-- Opening Marker --

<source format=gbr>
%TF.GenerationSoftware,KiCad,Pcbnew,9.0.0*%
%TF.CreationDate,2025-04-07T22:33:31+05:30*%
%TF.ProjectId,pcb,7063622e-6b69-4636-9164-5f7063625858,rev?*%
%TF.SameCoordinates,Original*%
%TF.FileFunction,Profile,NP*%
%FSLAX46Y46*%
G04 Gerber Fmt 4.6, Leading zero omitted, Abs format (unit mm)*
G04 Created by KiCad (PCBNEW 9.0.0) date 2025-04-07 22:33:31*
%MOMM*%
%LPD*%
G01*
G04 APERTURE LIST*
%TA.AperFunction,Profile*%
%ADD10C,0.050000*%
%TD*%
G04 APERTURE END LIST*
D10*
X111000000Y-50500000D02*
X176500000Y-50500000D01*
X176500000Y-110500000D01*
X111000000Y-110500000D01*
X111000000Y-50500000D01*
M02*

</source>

-- Closing Marker --
-- Opening Marker --

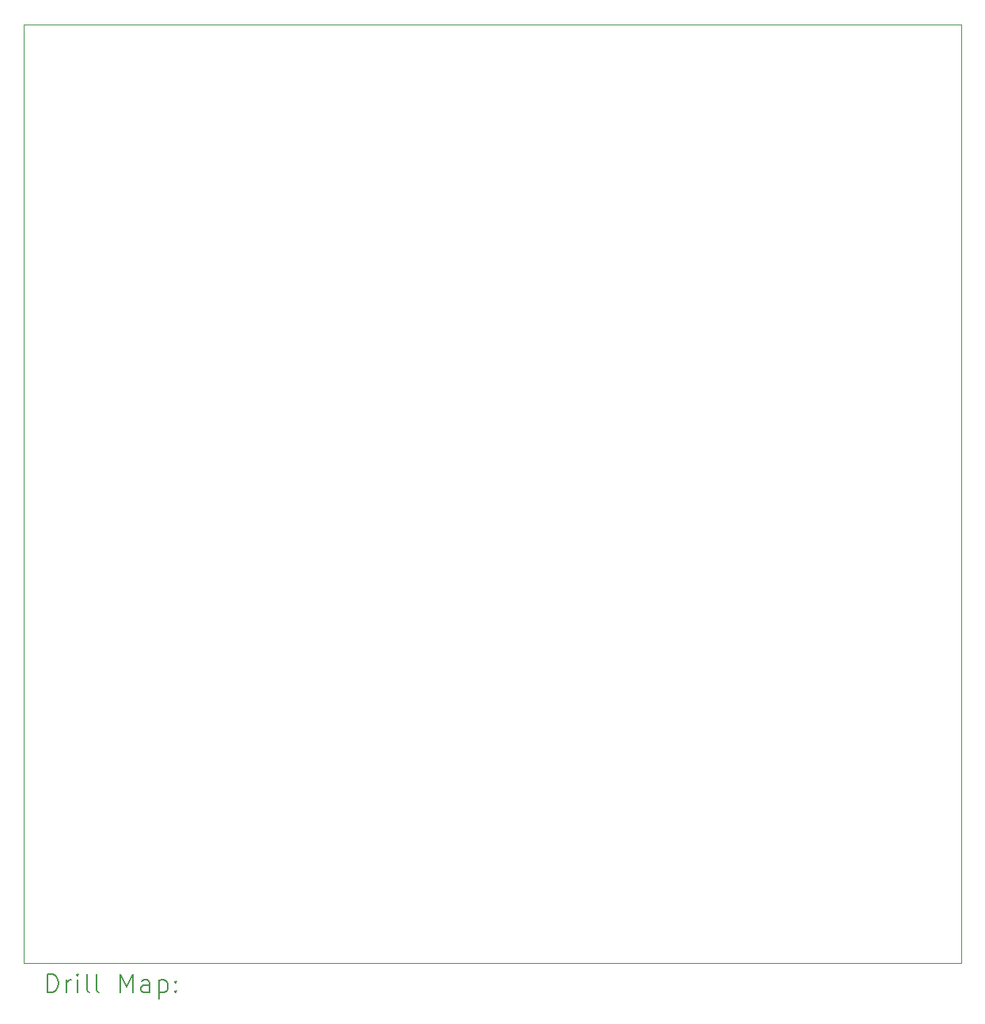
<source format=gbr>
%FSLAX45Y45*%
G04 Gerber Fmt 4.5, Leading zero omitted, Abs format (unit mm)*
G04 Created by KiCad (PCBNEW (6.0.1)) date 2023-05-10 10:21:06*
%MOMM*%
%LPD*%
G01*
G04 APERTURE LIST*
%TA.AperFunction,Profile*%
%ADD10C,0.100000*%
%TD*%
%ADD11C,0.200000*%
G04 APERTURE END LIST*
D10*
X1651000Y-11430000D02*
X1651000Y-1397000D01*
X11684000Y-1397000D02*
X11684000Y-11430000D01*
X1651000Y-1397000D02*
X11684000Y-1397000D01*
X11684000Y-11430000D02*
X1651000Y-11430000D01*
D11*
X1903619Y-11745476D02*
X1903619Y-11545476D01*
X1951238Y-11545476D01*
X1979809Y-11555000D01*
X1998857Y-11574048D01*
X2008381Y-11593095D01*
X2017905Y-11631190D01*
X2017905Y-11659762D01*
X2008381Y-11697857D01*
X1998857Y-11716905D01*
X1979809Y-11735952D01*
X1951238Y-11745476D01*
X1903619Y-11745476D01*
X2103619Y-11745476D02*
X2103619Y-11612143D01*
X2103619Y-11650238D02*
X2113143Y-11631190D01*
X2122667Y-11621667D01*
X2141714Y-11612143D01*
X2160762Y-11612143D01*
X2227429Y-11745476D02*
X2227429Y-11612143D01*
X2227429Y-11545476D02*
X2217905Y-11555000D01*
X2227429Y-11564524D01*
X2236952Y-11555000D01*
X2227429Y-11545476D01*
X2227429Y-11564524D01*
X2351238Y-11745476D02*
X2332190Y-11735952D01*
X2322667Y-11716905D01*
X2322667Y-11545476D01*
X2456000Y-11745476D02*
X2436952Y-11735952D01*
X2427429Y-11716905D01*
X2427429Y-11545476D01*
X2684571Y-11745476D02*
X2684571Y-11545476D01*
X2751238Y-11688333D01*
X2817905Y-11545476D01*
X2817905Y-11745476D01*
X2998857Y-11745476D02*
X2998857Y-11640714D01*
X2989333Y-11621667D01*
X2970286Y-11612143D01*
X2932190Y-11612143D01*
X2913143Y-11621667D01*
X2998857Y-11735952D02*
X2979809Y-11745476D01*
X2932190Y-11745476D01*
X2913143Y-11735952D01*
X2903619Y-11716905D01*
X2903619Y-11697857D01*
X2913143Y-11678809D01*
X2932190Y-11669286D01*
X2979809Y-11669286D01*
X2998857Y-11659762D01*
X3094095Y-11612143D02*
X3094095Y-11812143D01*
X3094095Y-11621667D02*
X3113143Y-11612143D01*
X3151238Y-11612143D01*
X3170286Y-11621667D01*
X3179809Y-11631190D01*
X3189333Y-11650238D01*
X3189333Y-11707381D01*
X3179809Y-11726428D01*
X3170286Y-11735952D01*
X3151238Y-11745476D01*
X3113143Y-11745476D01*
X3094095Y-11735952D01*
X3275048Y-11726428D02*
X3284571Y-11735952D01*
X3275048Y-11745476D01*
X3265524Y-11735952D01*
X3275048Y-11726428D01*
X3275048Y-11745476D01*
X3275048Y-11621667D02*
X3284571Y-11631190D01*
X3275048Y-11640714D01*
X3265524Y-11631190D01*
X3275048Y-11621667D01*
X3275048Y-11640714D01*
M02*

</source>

-- Closing Marker --
-- Opening Marker --

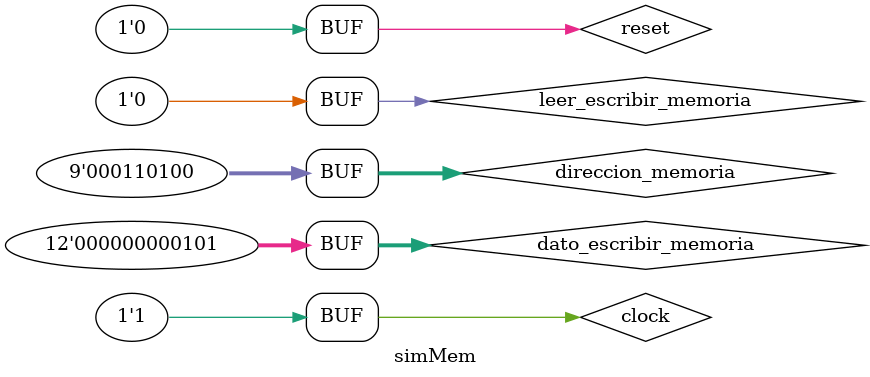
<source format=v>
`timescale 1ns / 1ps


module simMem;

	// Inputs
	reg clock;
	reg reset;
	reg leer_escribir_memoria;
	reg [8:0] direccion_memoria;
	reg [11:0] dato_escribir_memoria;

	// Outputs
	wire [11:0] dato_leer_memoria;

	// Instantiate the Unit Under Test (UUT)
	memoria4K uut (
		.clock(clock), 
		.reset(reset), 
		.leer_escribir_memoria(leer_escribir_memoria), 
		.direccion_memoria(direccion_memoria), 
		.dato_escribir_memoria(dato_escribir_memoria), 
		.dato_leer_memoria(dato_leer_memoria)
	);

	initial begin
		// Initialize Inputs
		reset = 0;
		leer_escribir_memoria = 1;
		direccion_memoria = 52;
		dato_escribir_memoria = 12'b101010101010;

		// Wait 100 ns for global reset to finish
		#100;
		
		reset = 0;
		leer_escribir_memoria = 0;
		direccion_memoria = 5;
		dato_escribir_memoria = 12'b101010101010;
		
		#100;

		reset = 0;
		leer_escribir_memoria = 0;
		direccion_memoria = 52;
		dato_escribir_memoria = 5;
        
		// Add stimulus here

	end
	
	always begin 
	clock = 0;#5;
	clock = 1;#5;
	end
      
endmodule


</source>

-- Closing Marker --

Which lines of the data include the word "format"? Copy each one.

> Solution to this exercise:
<source format=gbr>
G04 Gerber Fmt 4.6, Leading zero omitted, Abs format (unit mm)*
<source format=gbr>
G04 Gerber Fmt 4.5, Leading zero omitted, Abs format (unit mm)*
<source format=v>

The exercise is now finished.